MAIN IDEA:
The main idea of this book is to examine history in an attempt to identify the causes of society’s development within one or another political framework, be it democracy, totalitarianism, or something else. The author first presents the contemporary Arab world that failed to move to democracy after the Arab Spring despite all the promises. Then, he looks at the recent history of this and the surrounding areas and provides a detailed narrative of events he observed as a high-level journalist covering these areas for most of the second half of the XXth and early XXI centuries. After that the author concludes:” Rather than pine exclusively for democracy in the Greater Middle East, we should desire instead consultative regimes in place of arbitrary ones: that is, regimes that canvass public opinion even if they do not hold elections.
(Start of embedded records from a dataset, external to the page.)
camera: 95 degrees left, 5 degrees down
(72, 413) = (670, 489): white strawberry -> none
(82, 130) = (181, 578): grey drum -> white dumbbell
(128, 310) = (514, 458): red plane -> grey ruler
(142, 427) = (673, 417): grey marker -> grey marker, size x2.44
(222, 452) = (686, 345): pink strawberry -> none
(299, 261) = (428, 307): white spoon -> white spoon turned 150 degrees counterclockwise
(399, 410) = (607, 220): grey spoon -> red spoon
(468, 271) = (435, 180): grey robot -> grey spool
Monarchies, including the Gulf sheikhdoms, tend to consult more with various tribes, factions, and interest groups than do secular modernizing regimes, which have too often been arbitrary dictatorships, Ba‘athist or otherwise. In other words, aim for what is possible rather than what is merely just. … Thus, it is the middle path that should be sought. The middle path offers the only hope for a better world. Idealistic raptures in the service of change must be avoided.”
CONTENT:

MY TAKE ON IT:
Whether we want it or not, we live in a globalized, highly technological world in which people with cultural development at the level of the 7th century can obtain the technology of the 21st century. Consequently, instead of stoning neighbors at a distance of 100 meters, they can send ballistic missiles over thousands of miles.
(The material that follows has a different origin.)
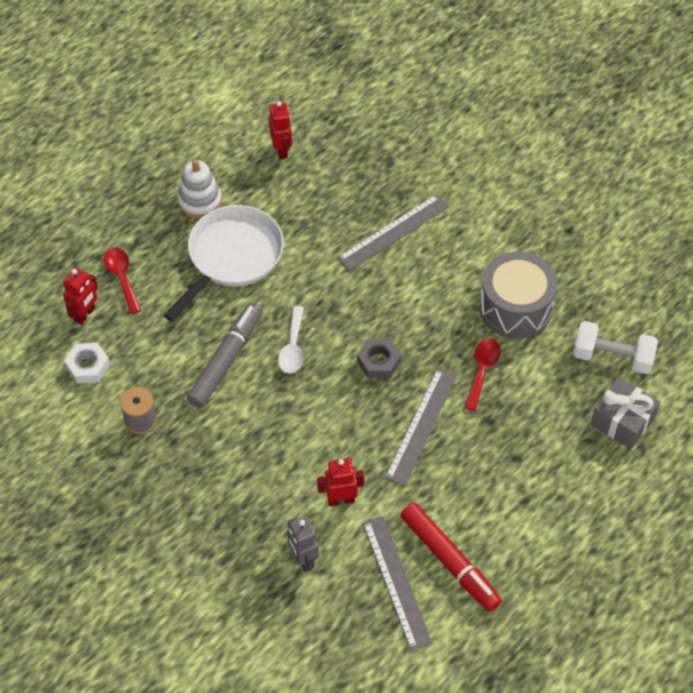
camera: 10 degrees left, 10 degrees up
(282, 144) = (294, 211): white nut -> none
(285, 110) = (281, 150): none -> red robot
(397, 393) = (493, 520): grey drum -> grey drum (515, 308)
However, societies are not thinking, feeling, and acting entities; only individuals are. Even societies under the control of savages, such as Islamic ayatollahs, have plenty of individuals who are culturally and intellectually at par with anybody else in contemporary civilized societies. Similarly, modern democratic societies produced quite a few savages of Islamist, socialist, or other varieties.
Consequently, to avoid a tragedy in which millions or even billions of people will perish, individuals in control of the civilized world, where contemporary technologies were developed due to individual freedoms and distributed resources, must deny savages access to technology.
The solution should be to find ways to sort people out: savages with limited access to technology on one side of the wall and civilized people on the other. Since individuals tend to change over time, it would be necessary to ensure constant movement of people and exchange of information so that the individuals who become civilized can move to a civilized world. Those who become less civilized due to religious or secular indoctrination move to a savage world.